El ocupante

El ocupante, de Sarah Waters

El ocupante¡Chist! ¿Qué ha sido eso? En el piso de arriba… Habrá sido el viento. ¡Pero si está todo en calma! Chssst… ¡otra vez! ¿Quién es? No hay nadie más… Pero, entonces… ¿qué es ese ruido como de pasos? ¿Y esa mancha negra en medio de la pared…?

¿Qué o quién ocupa las habitaciones de Hundreds Hall, esa mansión victoriana de fastuoso pasado y lamentable decadencia? Sus estancias y oscuros pasillos parecen extrañamente habitados, y no sólo por sus legítimos dueños y moradores, los supervivientes de la familia Ayres: la señora de la casa y sus dos hijos, Caroline y Roderick, con su perro Gyp.

 

Familia de terratenientes, rica y privilegiada años atrás, ahora subsisten como pueden y tratan de mantener la dignidad que corresponde a su pasado, pero la desgracia se ceba con ellos: la señora, vieja y delicada, aún sufre por la pérdida de una hija; Roderick ha vuelto de la guerra lisiado y en un extraño estado de postración nerviosa; y Caroline, excéntrica e independiente, no ha encontrado marido.
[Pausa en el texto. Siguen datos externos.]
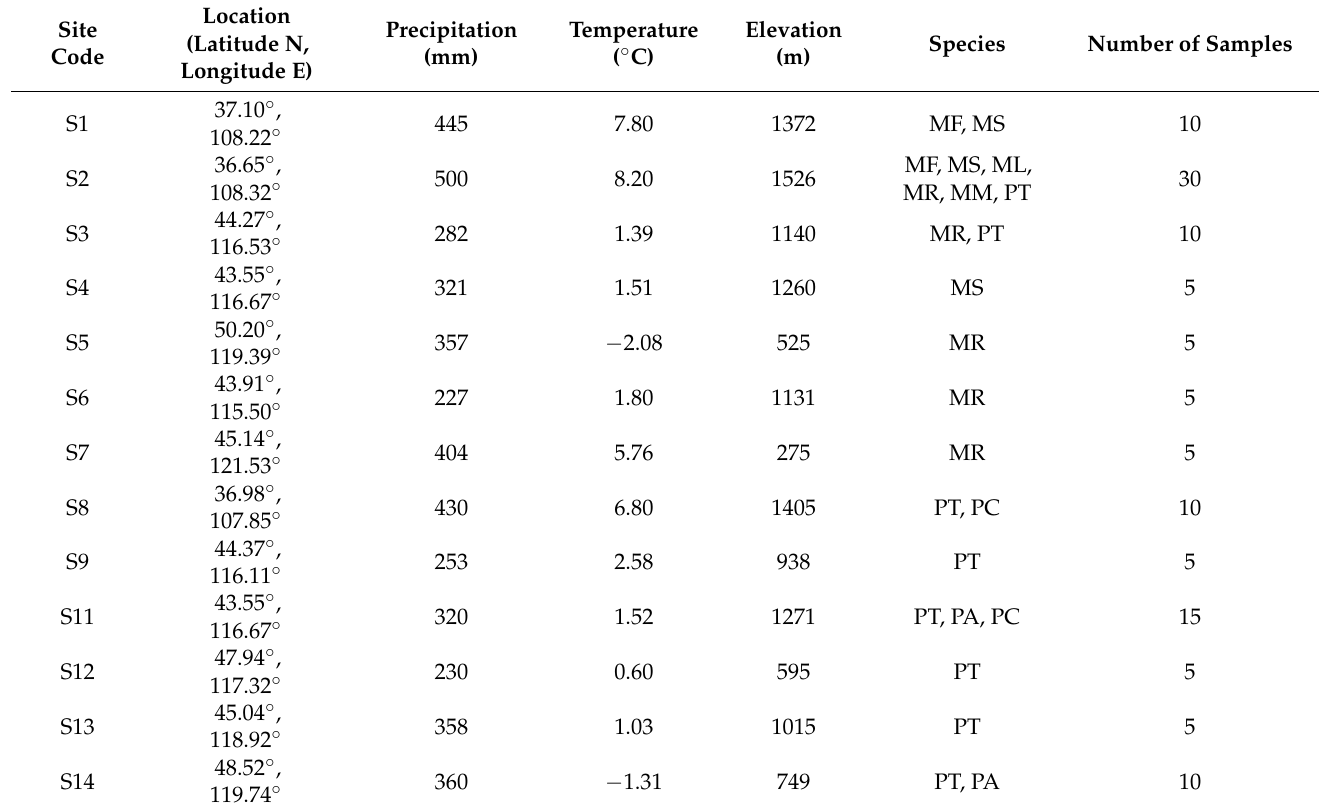
Table 1. Site characteristics of non-native and native herbaceous species in arid and semiarid areas of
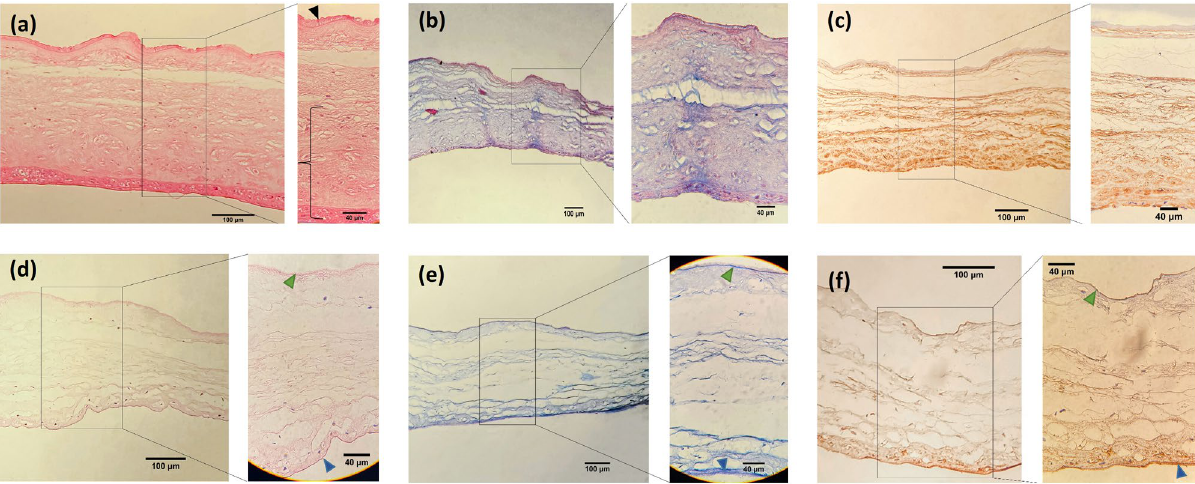
Figure 2. Histological features of fACM and dbACM; ( a ) H&E staining and ( b ) Mason’s trichrome staining of fACM; ( c ) IHC staining for collagen type IV in fACM; ( d ) H&E staining dbACM; ( e ) Mason’s trichrome staining of dbACM; ( f ) IHC staining for collagen type IV in dbACM; (black arrow: epithelial cells, black brace: trophoblasts, green arrow: amniotic basement membrane, blue arrow: chorionic basement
Estamos en la Inglaterra de 1947, en la posguerra y en la encrucijada entre el fin de los grandes terratenientes y el ascenso de la burguesía, el Partido Laborista y grandes cambios sociales: el establecimiento del sistema nacional de salud y la Seguridad Social. No es casualidad que el protagonista y narrador sea médico. Es el doctor Faraday, un hombre de origen muy humilde que ha conseguido medrar -hasta su propio “techo de cristal”, en este caso impuesto por el sistema de clases- hasta convertirse en médico rural respetado en su pequeña sociedad, que no es otra que la de Hundreds Hall, mansión que él conoce desde pequeño y que lo ha tenido fascinado desde entonces.

Jamás ha vuelto a poner los pies allí, hasta que un día de verano lo llaman con urgencia: la criada de los Ayres, Betty, está enferma… de miedo.
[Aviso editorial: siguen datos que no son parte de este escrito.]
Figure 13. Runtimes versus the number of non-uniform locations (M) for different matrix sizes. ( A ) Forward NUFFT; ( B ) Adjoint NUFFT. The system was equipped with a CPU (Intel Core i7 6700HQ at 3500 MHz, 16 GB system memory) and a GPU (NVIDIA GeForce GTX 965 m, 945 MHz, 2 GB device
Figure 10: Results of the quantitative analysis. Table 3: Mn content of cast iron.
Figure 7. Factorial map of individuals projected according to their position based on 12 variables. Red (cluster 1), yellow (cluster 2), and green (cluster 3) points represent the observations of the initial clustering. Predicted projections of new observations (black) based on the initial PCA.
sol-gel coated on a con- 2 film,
Sí, algo o alguien ocupa Hundreds Hall. Se manifiesta de forma insospechada, casi tan elegante como en tiempos lo fue la familia Ayres, en forma de crujidos, sombras, quemaduras en paredes y techos y, ocasionalmente, de formas más estridentes.

Y, ¿adivinan?, será el médico, el científico, la persona ajena a la familia, el doctor Faraday quien se convierta en testigo de esos fenómenos. Y, a través de él, nosotros. Pero, ¡ay!, ¿es el buen doctor un testigo y, a la postre, un narrador del que nos podamos fiar? ¿O acaso esconde también él, como los miembros de la anacrónica y un poco siniestra familia Ayres, más secretos, más deseos reprimidos y más oscuridad de la que quiere dejar traslucir?

Sarah Waters (Gales, 1966) nos da una lección de cómo escribir una novela con su “El ocupante“. Combina varias historias de decadencia, de tal forma que se desarrollan como ondas acuáticas a partir del choque con un solo guijarro; con naturalidad, formando un solo cuerpo. Se demora en detalles de las vidas de los personajes y en la lenta, socialmente convencional e íntimamente atípica seducción que va teniendo lugar entre Faraday y Caroline, detalles todos ellos que se leen con una fascinación casi hipnótica, como un suspiro detrás de otro, así de rápidas pasan las páginas. Describe también con mimo sucesivas escenas con un punto en común: las obsesiones, casi siempre destructivas, que carcomen a cada uno de los personajes y que marcan su destino.

El ocupante” es, en efecto, una típica historia de fantasmas victoriana, si el lector quiere; pero, sobre todo, es una potente historia de decadencia social y personal, de sueños frustrados y de pulsiones oscuras y amenazantes. Decepcionará a quienes esperen una historia llena de sensaciones fuertes al uso de los cuentos de terror; pero satisfará inmensamente a quienes se deleitan con las buenas historias del mejor misterio, el misterio del alma humana y sus profundidades. Combina el sentido de lo siniestro de un Poe con la maestría para la observación del misterio humano de una Rendell o una Highsmith. (Además de esto, y como nota personal, este libro fue mi mejor amigo en unas horas muertas que pasé esperando en Heathrow a un vuelo que partía con retraso).

Se merece un 10 sin vacilaciones ni reparos. Y, aunque no he leído nada más de Sarah Waters, por todo lo que demuestra en esta gran obra, sé que se trata de una escritora como hay pocas en la actualidad.